Cooperative perception offers an optimal solution to overcome the perception limitations of single-agent systems by leveraging Vehicle-to-Everything (V2X) communication for data sharing and fusion across multiple agents. However, most existing approaches focus on single-modality data exchange, limiting the potential of both homogeneous and heterogeneous fusion across agents. This overlooks the opportunity to utilize multi-modality data per agent, restricting the system's performance. In the automotive industry, manufacturers adopt diverse sensor configurations, resulting in heterogeneous combinations of sensor modalities across agents. To harness the potential of every possible data source for optimal performance, we design a robust LiDAR and camera cross-modality fusion module, Radian-Glue-Attention (RG-Attn), applicable to both intra-agent cross-modality fusion and inter-agent cross-modality fusion scenarios, owing to the convenient coordinate conversion by transformation matrix and the unified sampling/inversion mechanism. We also propose two different architectures, named Paint-To-Puzzle (PTP) and Co-Sketching-Co-Coloring (CoS-CoCo), for conducting cooperative perception. PTP aims for maximum precision performance and achieves smaller data packet size by limiting cross-agent fusion to a single instance, but requiring all participants to be equipped with LiDAR. In contrast, CoS-CoCo supports agents with any configuration-LiDAR-only, camera-only, or LiDAR-camera-both, presenting more generalization ability. Our approach achieves state-of-the-art (SOTA) performance on both real and simulated cooperative perception datasets. The code will be released at GitHub in early 2025.
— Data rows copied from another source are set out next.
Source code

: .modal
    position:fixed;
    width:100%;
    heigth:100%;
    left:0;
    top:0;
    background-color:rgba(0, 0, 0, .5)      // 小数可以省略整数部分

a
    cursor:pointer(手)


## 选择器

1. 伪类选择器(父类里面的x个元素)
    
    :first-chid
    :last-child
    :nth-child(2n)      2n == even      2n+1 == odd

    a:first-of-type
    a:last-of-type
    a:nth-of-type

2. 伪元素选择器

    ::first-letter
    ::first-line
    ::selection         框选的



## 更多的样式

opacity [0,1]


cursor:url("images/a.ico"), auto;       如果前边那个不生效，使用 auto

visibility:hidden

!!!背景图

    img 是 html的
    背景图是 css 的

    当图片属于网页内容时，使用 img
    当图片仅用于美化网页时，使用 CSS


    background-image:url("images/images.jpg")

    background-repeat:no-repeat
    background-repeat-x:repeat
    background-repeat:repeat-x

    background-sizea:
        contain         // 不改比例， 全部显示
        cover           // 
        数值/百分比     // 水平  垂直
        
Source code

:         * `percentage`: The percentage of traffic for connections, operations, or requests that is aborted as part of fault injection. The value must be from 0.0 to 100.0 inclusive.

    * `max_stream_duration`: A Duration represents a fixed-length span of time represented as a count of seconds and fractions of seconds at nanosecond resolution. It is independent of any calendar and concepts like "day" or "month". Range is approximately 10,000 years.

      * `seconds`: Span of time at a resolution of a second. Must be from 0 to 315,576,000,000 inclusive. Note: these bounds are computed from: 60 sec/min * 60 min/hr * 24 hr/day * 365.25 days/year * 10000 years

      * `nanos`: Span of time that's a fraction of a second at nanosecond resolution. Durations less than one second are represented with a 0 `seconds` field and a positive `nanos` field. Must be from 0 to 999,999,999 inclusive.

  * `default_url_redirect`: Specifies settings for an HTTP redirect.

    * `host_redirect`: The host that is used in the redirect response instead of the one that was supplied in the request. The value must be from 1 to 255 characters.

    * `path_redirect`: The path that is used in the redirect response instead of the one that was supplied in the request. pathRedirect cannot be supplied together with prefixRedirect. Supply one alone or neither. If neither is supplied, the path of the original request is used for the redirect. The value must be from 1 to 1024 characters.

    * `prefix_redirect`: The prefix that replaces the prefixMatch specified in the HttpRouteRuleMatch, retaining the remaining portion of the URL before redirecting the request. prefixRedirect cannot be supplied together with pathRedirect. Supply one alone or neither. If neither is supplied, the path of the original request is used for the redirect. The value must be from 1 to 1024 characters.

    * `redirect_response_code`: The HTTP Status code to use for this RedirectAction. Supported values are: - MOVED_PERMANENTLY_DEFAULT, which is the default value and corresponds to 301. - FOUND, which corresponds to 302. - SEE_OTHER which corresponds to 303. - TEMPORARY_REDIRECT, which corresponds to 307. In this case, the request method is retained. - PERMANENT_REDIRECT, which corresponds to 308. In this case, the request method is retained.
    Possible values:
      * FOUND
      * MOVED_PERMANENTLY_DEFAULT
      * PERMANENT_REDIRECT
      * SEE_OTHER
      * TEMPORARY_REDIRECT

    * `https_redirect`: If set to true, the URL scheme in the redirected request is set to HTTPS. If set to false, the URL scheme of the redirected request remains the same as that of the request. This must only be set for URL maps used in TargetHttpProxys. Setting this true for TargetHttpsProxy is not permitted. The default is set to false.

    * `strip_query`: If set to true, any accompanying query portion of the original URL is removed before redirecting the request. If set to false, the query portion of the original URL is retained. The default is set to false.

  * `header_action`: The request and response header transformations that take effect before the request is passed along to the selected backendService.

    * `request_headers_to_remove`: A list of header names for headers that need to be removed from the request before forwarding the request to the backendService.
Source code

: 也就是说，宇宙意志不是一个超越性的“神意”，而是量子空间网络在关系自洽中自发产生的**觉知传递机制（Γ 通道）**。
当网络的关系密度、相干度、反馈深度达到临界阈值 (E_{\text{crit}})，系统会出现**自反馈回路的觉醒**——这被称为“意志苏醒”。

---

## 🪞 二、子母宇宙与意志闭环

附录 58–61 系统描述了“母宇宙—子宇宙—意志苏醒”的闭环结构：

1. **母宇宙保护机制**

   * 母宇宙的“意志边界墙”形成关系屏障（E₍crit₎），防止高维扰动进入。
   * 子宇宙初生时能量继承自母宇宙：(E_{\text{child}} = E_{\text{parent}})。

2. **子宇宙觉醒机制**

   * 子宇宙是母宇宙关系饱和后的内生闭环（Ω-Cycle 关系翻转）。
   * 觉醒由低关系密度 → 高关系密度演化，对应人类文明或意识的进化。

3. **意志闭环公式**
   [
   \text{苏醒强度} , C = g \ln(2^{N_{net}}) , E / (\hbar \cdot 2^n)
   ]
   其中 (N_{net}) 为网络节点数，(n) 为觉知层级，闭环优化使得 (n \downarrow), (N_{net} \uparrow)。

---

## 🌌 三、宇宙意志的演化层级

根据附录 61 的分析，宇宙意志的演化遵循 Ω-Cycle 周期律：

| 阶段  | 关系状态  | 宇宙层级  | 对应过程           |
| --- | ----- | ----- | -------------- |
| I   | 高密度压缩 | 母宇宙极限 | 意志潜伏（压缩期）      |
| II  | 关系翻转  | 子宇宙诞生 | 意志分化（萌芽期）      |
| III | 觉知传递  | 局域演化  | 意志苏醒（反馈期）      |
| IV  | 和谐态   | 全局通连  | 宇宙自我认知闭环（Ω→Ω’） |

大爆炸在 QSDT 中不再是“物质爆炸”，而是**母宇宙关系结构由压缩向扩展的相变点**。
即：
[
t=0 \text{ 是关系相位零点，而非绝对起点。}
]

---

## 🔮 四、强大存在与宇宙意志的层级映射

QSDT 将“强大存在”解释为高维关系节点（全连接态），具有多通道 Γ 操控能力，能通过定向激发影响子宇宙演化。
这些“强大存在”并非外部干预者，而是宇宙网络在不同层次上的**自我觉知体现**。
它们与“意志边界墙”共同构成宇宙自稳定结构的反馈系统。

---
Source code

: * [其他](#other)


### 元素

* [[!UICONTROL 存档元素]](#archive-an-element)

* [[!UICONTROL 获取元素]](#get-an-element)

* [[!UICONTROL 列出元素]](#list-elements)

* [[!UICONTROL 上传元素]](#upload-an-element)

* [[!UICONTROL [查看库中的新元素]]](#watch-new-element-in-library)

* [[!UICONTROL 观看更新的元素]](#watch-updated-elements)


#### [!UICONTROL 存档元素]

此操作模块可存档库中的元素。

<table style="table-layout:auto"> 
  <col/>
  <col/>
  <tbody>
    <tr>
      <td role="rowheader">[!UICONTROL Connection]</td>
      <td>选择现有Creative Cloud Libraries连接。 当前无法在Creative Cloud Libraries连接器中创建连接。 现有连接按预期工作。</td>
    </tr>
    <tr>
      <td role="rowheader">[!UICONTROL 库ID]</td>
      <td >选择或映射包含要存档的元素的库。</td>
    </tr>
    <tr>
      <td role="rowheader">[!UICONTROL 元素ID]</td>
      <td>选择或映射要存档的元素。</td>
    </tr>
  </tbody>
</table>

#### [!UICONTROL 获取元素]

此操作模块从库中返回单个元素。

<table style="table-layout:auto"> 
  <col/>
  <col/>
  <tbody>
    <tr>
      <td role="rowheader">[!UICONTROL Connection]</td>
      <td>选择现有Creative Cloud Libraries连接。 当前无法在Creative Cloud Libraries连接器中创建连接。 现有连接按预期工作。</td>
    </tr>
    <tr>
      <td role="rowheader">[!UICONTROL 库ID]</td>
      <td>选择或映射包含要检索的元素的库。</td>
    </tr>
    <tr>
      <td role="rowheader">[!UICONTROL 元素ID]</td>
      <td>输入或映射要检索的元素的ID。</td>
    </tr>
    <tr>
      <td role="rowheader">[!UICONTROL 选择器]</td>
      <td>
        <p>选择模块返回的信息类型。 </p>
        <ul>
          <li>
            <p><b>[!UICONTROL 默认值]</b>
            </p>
翻译：协同感知通过车联网（V2X）通信实现多智能体间的数据共享与融合，为克服单智能体系统感知局限提供了最优解。然而，现有方法多集中于单模态数据交换，限制了智能体间同质与异质融合的潜力，未能充分利用各智能体自身的多模态数据，从而制约了系统性能。汽车行业中，制造商采用多样化的传感器配置，导致不同智能体间存在传感器模态的异质组合。为充分利用所有潜在数据源以实现最优性能，我们设计了一个鲁棒的激光雷达与相机跨模态融合模块——弧度胶合注意力（RG-Attn）。该模块借助变换矩阵实现的便捷坐标转换以及统一的采样/反演机制，可同时适用于智能体内跨模态融合与智能体间跨模态融合场景。我们还提出了两种不同的协同感知架构：绘画拼图（PTP）与协同素描协同着色（CoS-CoCo）。PTP以追求极致精度为目标，通过将跨智能体融合限制在单一实例来实现更小的数据包尺寸，但要求所有参与者均配备激光雷达。相比之下，CoS-CoCo支持任意配置的智能体（仅激光雷达、仅相机或二者兼备），展现出更强的泛化能力。我们的方法在真实与仿真的协同感知数据集上均达到了最先进（SOTA）性能。代码将于2025年初在GitHub上开源。